* Your instructions
Take the entries below and print all of them exactly, please.
-.-.-
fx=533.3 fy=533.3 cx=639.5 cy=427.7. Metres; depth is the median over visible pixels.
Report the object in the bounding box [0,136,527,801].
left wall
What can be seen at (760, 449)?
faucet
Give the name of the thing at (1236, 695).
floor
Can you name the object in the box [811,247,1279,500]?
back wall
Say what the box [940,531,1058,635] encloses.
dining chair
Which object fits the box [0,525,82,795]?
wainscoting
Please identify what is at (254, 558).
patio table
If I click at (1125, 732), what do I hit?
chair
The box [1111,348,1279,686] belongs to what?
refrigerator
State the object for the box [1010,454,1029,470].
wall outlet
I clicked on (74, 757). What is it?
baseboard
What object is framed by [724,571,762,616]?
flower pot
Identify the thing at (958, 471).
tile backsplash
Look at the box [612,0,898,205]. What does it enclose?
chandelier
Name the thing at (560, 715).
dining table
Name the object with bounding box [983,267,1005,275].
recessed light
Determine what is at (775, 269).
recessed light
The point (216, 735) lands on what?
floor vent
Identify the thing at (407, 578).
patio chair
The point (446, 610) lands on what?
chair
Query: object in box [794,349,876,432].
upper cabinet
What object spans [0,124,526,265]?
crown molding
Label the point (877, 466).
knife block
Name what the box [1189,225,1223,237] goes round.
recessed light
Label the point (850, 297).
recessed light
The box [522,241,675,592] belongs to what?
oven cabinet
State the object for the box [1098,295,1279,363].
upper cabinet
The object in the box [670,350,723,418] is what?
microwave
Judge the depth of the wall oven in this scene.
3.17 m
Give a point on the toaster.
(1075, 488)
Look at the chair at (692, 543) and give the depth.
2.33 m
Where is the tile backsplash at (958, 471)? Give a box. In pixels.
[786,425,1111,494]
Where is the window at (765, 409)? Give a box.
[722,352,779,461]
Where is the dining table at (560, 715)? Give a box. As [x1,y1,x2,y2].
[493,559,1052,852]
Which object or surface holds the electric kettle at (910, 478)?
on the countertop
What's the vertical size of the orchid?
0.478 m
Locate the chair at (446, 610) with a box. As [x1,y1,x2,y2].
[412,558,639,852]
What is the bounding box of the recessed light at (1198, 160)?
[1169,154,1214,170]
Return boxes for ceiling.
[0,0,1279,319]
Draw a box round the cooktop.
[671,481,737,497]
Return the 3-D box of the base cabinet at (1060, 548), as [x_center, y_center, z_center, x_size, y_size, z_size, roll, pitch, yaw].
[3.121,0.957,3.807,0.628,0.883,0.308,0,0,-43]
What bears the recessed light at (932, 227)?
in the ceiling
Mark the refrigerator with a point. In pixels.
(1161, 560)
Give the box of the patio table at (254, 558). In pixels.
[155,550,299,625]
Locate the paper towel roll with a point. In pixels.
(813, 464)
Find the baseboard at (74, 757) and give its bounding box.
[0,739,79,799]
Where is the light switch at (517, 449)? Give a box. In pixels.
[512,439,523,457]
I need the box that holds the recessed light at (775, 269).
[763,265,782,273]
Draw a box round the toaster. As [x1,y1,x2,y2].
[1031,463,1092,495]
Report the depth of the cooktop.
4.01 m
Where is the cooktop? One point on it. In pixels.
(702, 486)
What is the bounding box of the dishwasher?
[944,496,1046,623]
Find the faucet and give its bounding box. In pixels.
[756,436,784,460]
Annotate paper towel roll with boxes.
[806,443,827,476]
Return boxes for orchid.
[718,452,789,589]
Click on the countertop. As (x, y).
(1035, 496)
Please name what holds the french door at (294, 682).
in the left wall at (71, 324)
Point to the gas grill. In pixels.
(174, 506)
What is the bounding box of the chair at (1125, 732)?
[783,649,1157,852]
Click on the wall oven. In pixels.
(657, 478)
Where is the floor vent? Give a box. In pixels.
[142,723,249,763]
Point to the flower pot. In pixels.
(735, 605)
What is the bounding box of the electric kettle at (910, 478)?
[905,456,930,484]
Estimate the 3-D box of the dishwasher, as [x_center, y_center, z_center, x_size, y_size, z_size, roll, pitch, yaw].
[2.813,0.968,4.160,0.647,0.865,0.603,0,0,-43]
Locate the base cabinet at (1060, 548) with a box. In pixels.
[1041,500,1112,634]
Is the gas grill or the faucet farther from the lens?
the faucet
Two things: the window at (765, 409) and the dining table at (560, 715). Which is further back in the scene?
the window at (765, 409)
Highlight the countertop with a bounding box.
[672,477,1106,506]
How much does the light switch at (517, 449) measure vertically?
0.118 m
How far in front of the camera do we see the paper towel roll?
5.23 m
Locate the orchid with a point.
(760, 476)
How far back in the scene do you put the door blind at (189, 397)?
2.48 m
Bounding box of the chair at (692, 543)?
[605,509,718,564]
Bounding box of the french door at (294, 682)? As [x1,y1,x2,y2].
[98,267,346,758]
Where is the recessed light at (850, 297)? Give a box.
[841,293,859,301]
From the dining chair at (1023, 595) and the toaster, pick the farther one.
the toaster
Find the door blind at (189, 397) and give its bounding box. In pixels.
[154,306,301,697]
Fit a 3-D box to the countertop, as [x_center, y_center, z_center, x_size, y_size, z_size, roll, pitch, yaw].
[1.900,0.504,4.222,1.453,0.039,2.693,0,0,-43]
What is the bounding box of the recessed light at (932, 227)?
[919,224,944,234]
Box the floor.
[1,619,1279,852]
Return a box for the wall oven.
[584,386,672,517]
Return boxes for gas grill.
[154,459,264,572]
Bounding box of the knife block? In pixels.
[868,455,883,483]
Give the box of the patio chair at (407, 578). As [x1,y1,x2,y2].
-.-.-
* Exercise solution
fx=533.3 fy=533.3 cx=639.5 cy=427.7. Metres; depth is the median over visible pixels.
Report the object in the bounding box [0,136,527,801].
left wall
What can be seen at (760, 449)?
faucet
Give the name of the thing at (1236, 695).
floor
Can you name the object in the box [811,247,1279,500]?
back wall
Say what the box [940,531,1058,635] encloses.
dining chair
Which object fits the box [0,525,82,795]?
wainscoting
Please identify what is at (254, 558).
patio table
If I click at (1125, 732), what do I hit?
chair
The box [1111,348,1279,686] belongs to what?
refrigerator
State the object for the box [1010,454,1029,470].
wall outlet
I clicked on (74, 757). What is it?
baseboard
What object is framed by [724,571,762,616]?
flower pot
Identify the thing at (958, 471).
tile backsplash
Look at the box [612,0,898,205]. What does it enclose?
chandelier
Name the thing at (560, 715).
dining table
Name the object with bounding box [983,267,1005,275].
recessed light
Determine what is at (775, 269).
recessed light
The point (216, 735) lands on what?
floor vent
Identify the thing at (407, 578).
patio chair
The point (446, 610) lands on what?
chair
Query: object in box [794,349,876,432].
upper cabinet
What object spans [0,124,526,265]?
crown molding
Label the point (877, 466).
knife block
Name what the box [1189,225,1223,237] goes round.
recessed light
Label the point (850, 297).
recessed light
The box [522,241,675,592] belongs to what?
oven cabinet
State the object for the box [1098,295,1279,363].
upper cabinet
The object in the box [670,350,723,418] is what?
microwave
Judge the depth of the wall oven in this scene.
3.17 m
Give a point on the toaster.
(1075, 488)
Look at the chair at (692, 543) and give the depth.
2.33 m
Where is the tile backsplash at (958, 471)? Give a box. In pixels.
[786,425,1111,494]
Where is the window at (765, 409)? Give a box.
[722,352,779,461]
Where is the dining table at (560, 715)? Give a box. As [x1,y1,x2,y2].
[493,559,1052,852]
Which object or surface holds the electric kettle at (910, 478)?
on the countertop
What's the vertical size of the orchid?
0.478 m
Locate the chair at (446, 610) with a box. As [x1,y1,x2,y2].
[412,558,639,852]
What is the bounding box of the recessed light at (1198, 160)?
[1169,154,1214,170]
Return boxes for ceiling.
[0,0,1279,319]
Draw a box round the cooktop.
[671,481,737,497]
Return the 3-D box of the base cabinet at (1060, 548), as [x_center, y_center, z_center, x_size, y_size, z_size, roll, pitch, yaw].
[3.121,0.957,3.807,0.628,0.883,0.308,0,0,-43]
What bears the recessed light at (932, 227)?
in the ceiling
Mark the refrigerator with a point. In pixels.
(1161, 560)
Give the box of the patio table at (254, 558). In pixels.
[155,550,299,625]
Locate the paper towel roll with a point. In pixels.
(813, 464)
Find the baseboard at (74, 757) and give its bounding box.
[0,739,79,799]
Where is the light switch at (517, 449)? Give a box. In pixels.
[512,439,523,457]
I need the box that holds the recessed light at (775, 269).
[763,265,782,273]
Draw a box round the toaster. As [x1,y1,x2,y2].
[1031,463,1092,495]
Report the depth of the cooktop.
4.01 m
Where is the cooktop? One point on it. In pixels.
(702, 486)
What is the bounding box of the dishwasher?
[944,496,1046,623]
Find the faucet and give its bounding box. In pixels.
[756,436,784,460]
Annotate paper towel roll with boxes.
[806,443,827,476]
Return boxes for orchid.
[718,452,789,589]
Click on the countertop. As (x, y).
(1035, 496)
Please name what holds the french door at (294, 682).
in the left wall at (71, 324)
Point to the gas grill. In pixels.
(174, 506)
What is the bounding box of the chair at (1125, 732)?
[783,649,1157,852]
Click on the wall oven. In pixels.
(657, 478)
Where is the floor vent? Give a box. In pixels.
[142,723,249,763]
Point to the flower pot. In pixels.
(735, 605)
What is the bounding box of the electric kettle at (910, 478)?
[905,456,930,484]
Estimate the 3-D box of the dishwasher, as [x_center, y_center, z_center, x_size, y_size, z_size, roll, pitch, yaw].
[2.813,0.968,4.160,0.647,0.865,0.603,0,0,-43]
Locate the base cabinet at (1060, 548) with a box. In pixels.
[1041,500,1112,634]
Is the gas grill or the faucet farther from the lens?
the faucet
Two things: the window at (765, 409) and the dining table at (560, 715). Which is further back in the scene?
the window at (765, 409)
Highlight the countertop with a bounding box.
[672,477,1106,506]
How much does the light switch at (517, 449) measure vertically?
0.118 m
How far in front of the camera do we see the paper towel roll?
5.23 m
Locate the orchid with a point.
(760, 476)
How far back in the scene do you put the door blind at (189, 397)?
2.48 m
Bounding box of the chair at (692, 543)?
[605,509,718,564]
Bounding box of the french door at (294, 682)? As [x1,y1,x2,y2].
[98,267,346,758]
Where is the recessed light at (850, 297)? Give a box.
[841,293,859,301]
From the dining chair at (1023, 595) and the toaster, pick the farther one.
the toaster
Find the door blind at (189, 397) and give its bounding box. In pixels.
[154,306,301,697]
Fit a 3-D box to the countertop, as [x_center, y_center, z_center, x_size, y_size, z_size, roll, pitch, yaw].
[1.900,0.504,4.222,1.453,0.039,2.693,0,0,-43]
What is the bounding box of the recessed light at (932, 227)?
[919,224,944,234]
Box the floor.
[1,619,1279,852]
Return a box for the wall oven.
[584,386,672,517]
Return boxes for gas grill.
[154,459,264,572]
Bounding box of the knife block? In pixels.
[868,455,883,483]
Give the box of the patio chair at (407, 578). As [x1,y1,x2,y2].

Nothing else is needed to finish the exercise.